Hegel is notoriously difficult to understand, but how much of that has to do with translations? Reading Hegel in the original German is no cakewalk, but it is at least cogent, coherent, and sensible, that is, after one gains some familiarity with his unique jargon. But the translations are hopeless. With this in mind, and with my own passion for translating, I am embarking on an experiment, posting my own translations of Hegel here first. I look forward to your comments. Thanks for stopping by.
Wednesday, April 20, 2011
Phenomenology of Spirit, Preface, paragraph 67
Just as obstructionist as argumentative comportment is the non-argumentative illusion built upon finished truths, to which the possessor believes it is unnecessary to return, but lays them at the foundation and believes he can both express them, and judge and dispute through them. In this regard, it is especially needful to make once again a serious business of philosophy. With regard to all the sciences, arts, skills, and handicrafts, the conviction holds that in order to possess them, a considerable amount of trouble must be spent in learning and practicing. As regards philosophy, on the contrary, an assumption seems still prevalent that, though every one with eyes and fingers is not on that account in a position to make shoes if he only has leather and a last, yet everybody understands how to philosophize straight away, and pass judgment on philosophy, simply because he possesses the criterion for doing so in his natural reason – as if he did not in the same way likewise possess the standard for shoemaking in his own foot. It seems as if the possession of philosophy lay precisely in the lack of knowledge and study, as if philosophy left off where the latter began.
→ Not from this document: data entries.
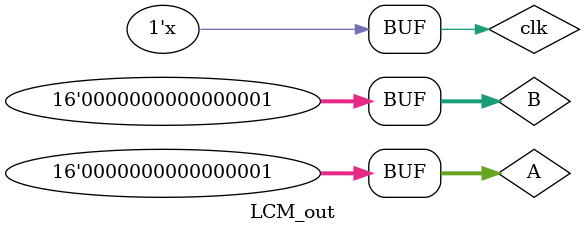
<source format=v>
`timescale 1ns / 1ps


module LCM_out;

	// Inputs
	reg [15:0] A;
	reg [15:0] B;
	reg clk;

	// Outputs
	wire [15:0] LCM_out;

	// Instantiate the Unit Under Test (UUT)
	LCM uut (
		.A(A), 
		.B(B), 
		.clk(clk), 
		.LCM_out(LCM_out)
	);

	
		always #5 clk=~clk;
	initial begin
		// Initialize Inputs
		A = 0;
		B = 0;
		clk = 0;
		// Wait 100 ns for global reset to finish
		#100;
        A=4;
		  B=6;
		  #50;
		  A=4;
		  B=8;
		  #50;
		  A=3;
		  B=5;
		  #50;
		  A=1;
		  B=1;
		  #50;
		  
		// Add stimulus here

	end
      
endmodule


</source>
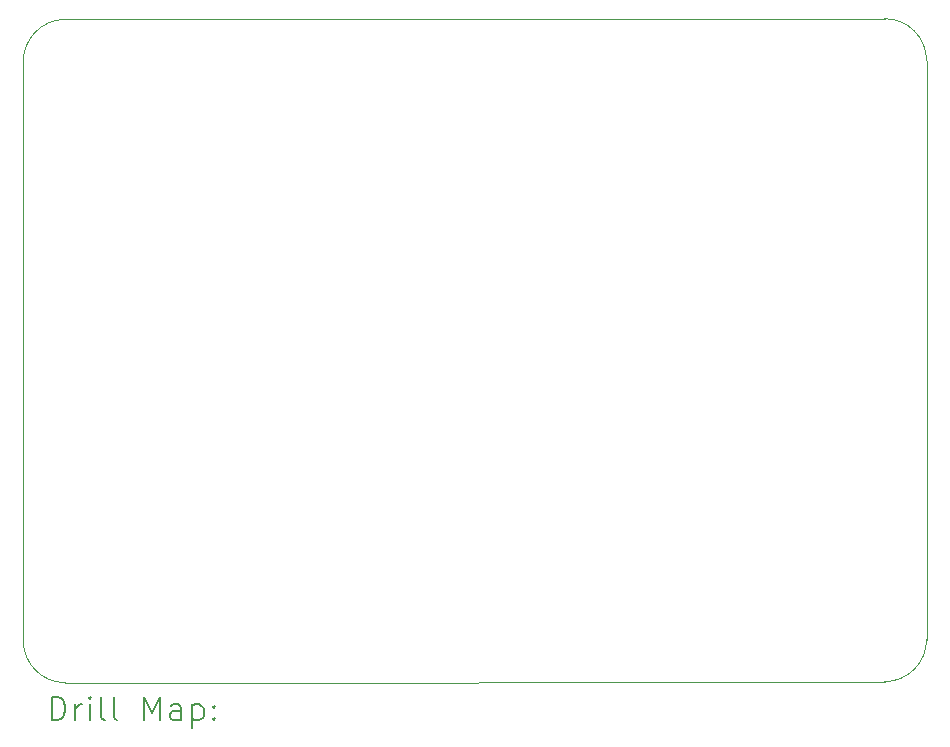
<source format=gbr>
%TF.GenerationSoftware,KiCad,Pcbnew,7.0.2-0*%
%TF.CreationDate,2024-03-08T21:59:18-08:00*%
%TF.ProjectId,New Groundstation,4e657720-4772-46f7-956e-647374617469,rev?*%
%TF.SameCoordinates,Original*%
%TF.FileFunction,Drillmap*%
%TF.FilePolarity,Positive*%
%FSLAX45Y45*%
G04 Gerber Fmt 4.5, Leading zero omitted, Abs format (unit mm)*
G04 Created by KiCad (PCBNEW 7.0.2-0) date 2024-03-08 21:59:18*
%MOMM*%
%LPD*%
G01*
G04 APERTURE LIST*
%ADD10C,0.100000*%
%ADD11C,0.200000*%
G04 APERTURE END LIST*
D10*
X9643047Y-12131053D02*
G75*
G03*
X9998641Y-12486653I355603J3D01*
G01*
X9642363Y-12131608D02*
X9642363Y-7229408D01*
X16935394Y-6864389D02*
X9988494Y-6870700D01*
X16935394Y-12477794D02*
G75*
G03*
X17290994Y-12122189I-4J355604D01*
G01*
X17290994Y-7219989D02*
X17290994Y-12122189D01*
X9988494Y-6870701D02*
G75*
G03*
X9642363Y-7229408I12806J-358709D01*
G01*
X17290991Y-7219989D02*
G75*
G03*
X16935394Y-6864389I-355601J-1D01*
G01*
X16935394Y-12477789D02*
X9998641Y-12486653D01*
D11*
X9884982Y-12804177D02*
X9884982Y-12604177D01*
X9884982Y-12604177D02*
X9932601Y-12604177D01*
X9932601Y-12604177D02*
X9961172Y-12613700D01*
X9961172Y-12613700D02*
X9980220Y-12632748D01*
X9980220Y-12632748D02*
X9989744Y-12651796D01*
X9989744Y-12651796D02*
X9999267Y-12689891D01*
X9999267Y-12689891D02*
X9999267Y-12718462D01*
X9999267Y-12718462D02*
X9989744Y-12756557D01*
X9989744Y-12756557D02*
X9980220Y-12775605D01*
X9980220Y-12775605D02*
X9961172Y-12794653D01*
X9961172Y-12794653D02*
X9932601Y-12804177D01*
X9932601Y-12804177D02*
X9884982Y-12804177D01*
X10084982Y-12804177D02*
X10084982Y-12670843D01*
X10084982Y-12708938D02*
X10094506Y-12689891D01*
X10094506Y-12689891D02*
X10104029Y-12680367D01*
X10104029Y-12680367D02*
X10123077Y-12670843D01*
X10123077Y-12670843D02*
X10142125Y-12670843D01*
X10208791Y-12804177D02*
X10208791Y-12670843D01*
X10208791Y-12604177D02*
X10199267Y-12613700D01*
X10199267Y-12613700D02*
X10208791Y-12623224D01*
X10208791Y-12623224D02*
X10218315Y-12613700D01*
X10218315Y-12613700D02*
X10208791Y-12604177D01*
X10208791Y-12604177D02*
X10208791Y-12623224D01*
X10332601Y-12804177D02*
X10313553Y-12794653D01*
X10313553Y-12794653D02*
X10304029Y-12775605D01*
X10304029Y-12775605D02*
X10304029Y-12604177D01*
X10437363Y-12804177D02*
X10418315Y-12794653D01*
X10418315Y-12794653D02*
X10408791Y-12775605D01*
X10408791Y-12775605D02*
X10408791Y-12604177D01*
X10665934Y-12804177D02*
X10665934Y-12604177D01*
X10665934Y-12604177D02*
X10732601Y-12747034D01*
X10732601Y-12747034D02*
X10799267Y-12604177D01*
X10799267Y-12604177D02*
X10799267Y-12804177D01*
X10980220Y-12804177D02*
X10980220Y-12699415D01*
X10980220Y-12699415D02*
X10970696Y-12680367D01*
X10970696Y-12680367D02*
X10951648Y-12670843D01*
X10951648Y-12670843D02*
X10913553Y-12670843D01*
X10913553Y-12670843D02*
X10894506Y-12680367D01*
X10980220Y-12794653D02*
X10961172Y-12804177D01*
X10961172Y-12804177D02*
X10913553Y-12804177D01*
X10913553Y-12804177D02*
X10894506Y-12794653D01*
X10894506Y-12794653D02*
X10884982Y-12775605D01*
X10884982Y-12775605D02*
X10884982Y-12756557D01*
X10884982Y-12756557D02*
X10894506Y-12737510D01*
X10894506Y-12737510D02*
X10913553Y-12727986D01*
X10913553Y-12727986D02*
X10961172Y-12727986D01*
X10961172Y-12727986D02*
X10980220Y-12718462D01*
X11075458Y-12670843D02*
X11075458Y-12870843D01*
X11075458Y-12680367D02*
X11094506Y-12670843D01*
X11094506Y-12670843D02*
X11132601Y-12670843D01*
X11132601Y-12670843D02*
X11151648Y-12680367D01*
X11151648Y-12680367D02*
X11161172Y-12689891D01*
X11161172Y-12689891D02*
X11170696Y-12708938D01*
X11170696Y-12708938D02*
X11170696Y-12766081D01*
X11170696Y-12766081D02*
X11161172Y-12785129D01*
X11161172Y-12785129D02*
X11151648Y-12794653D01*
X11151648Y-12794653D02*
X11132601Y-12804177D01*
X11132601Y-12804177D02*
X11094506Y-12804177D01*
X11094506Y-12804177D02*
X11075458Y-12794653D01*
X11256410Y-12785129D02*
X11265934Y-12794653D01*
X11265934Y-12794653D02*
X11256410Y-12804177D01*
X11256410Y-12804177D02*
X11246886Y-12794653D01*
X11246886Y-12794653D02*
X11256410Y-12785129D01*
X11256410Y-12785129D02*
X11256410Y-12804177D01*
X11256410Y-12680367D02*
X11265934Y-12689891D01*
X11265934Y-12689891D02*
X11256410Y-12699415D01*
X11256410Y-12699415D02*
X11246886Y-12689891D01*
X11246886Y-12689891D02*
X11256410Y-12680367D01*
X11256410Y-12680367D02*
X11256410Y-12699415D01*
M02*

</source>
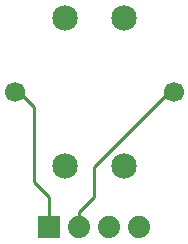
<source format=gbr>
G04 EAGLE Gerber RS-274X export*
G75*
%MOMM*%
%FSLAX34Y34*%
%LPD*%
%INBottom Copper*%
%IPPOS*%
%AMOC8*
5,1,8,0,0,1.08239X$1,22.5*%
G01*
%ADD10C,2.159000*%
%ADD11C,1.700000*%
%ADD12R,1.879600X1.879600*%
%ADD13C,1.879600*%
%ADD14C,0.254000*%


D10*
X101200Y189500D03*
X51200Y189500D03*
X51200Y64500D03*
X101200Y64500D03*
D11*
X8700Y127000D03*
X143700Y127000D03*
D12*
X38100Y12700D03*
D13*
X63500Y12700D03*
X88900Y12700D03*
X114300Y12700D03*
D14*
X63500Y12700D02*
X63500Y25400D01*
X76200Y38100D01*
X76200Y63500D01*
X139700Y127000D01*
X143700Y127000D01*
X38100Y38100D02*
X38100Y12700D01*
X38100Y38100D02*
X25400Y50800D01*
X25400Y114300D01*
X12700Y127000D01*
X8700Y127000D01*
M02*

</source>
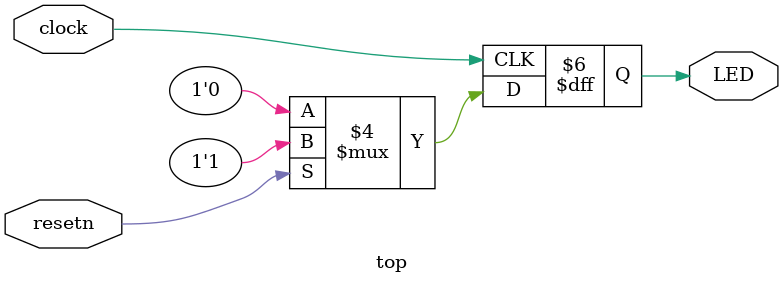
<source format=v>
module top(
    input clock,
    input resetn,
    output reg LED
);

always @(posedge clock)
begin
if(!resetn)
    LED <= 1'b0;
else 
    LED <= 1'b1;
end

endmodule
</source>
It is commonly held to be a formal, content-empty knowledge, and there is a general failure to perceive that, in the case of any knowledge and science, what is taken for truth in terms of content can only deserve the name of “truth” when philosophy has had a hand in its production; that, let the other sciences try as they might to get along by argumentation without philosophy, without it they are incapable of having life, spirit, truth in themselves.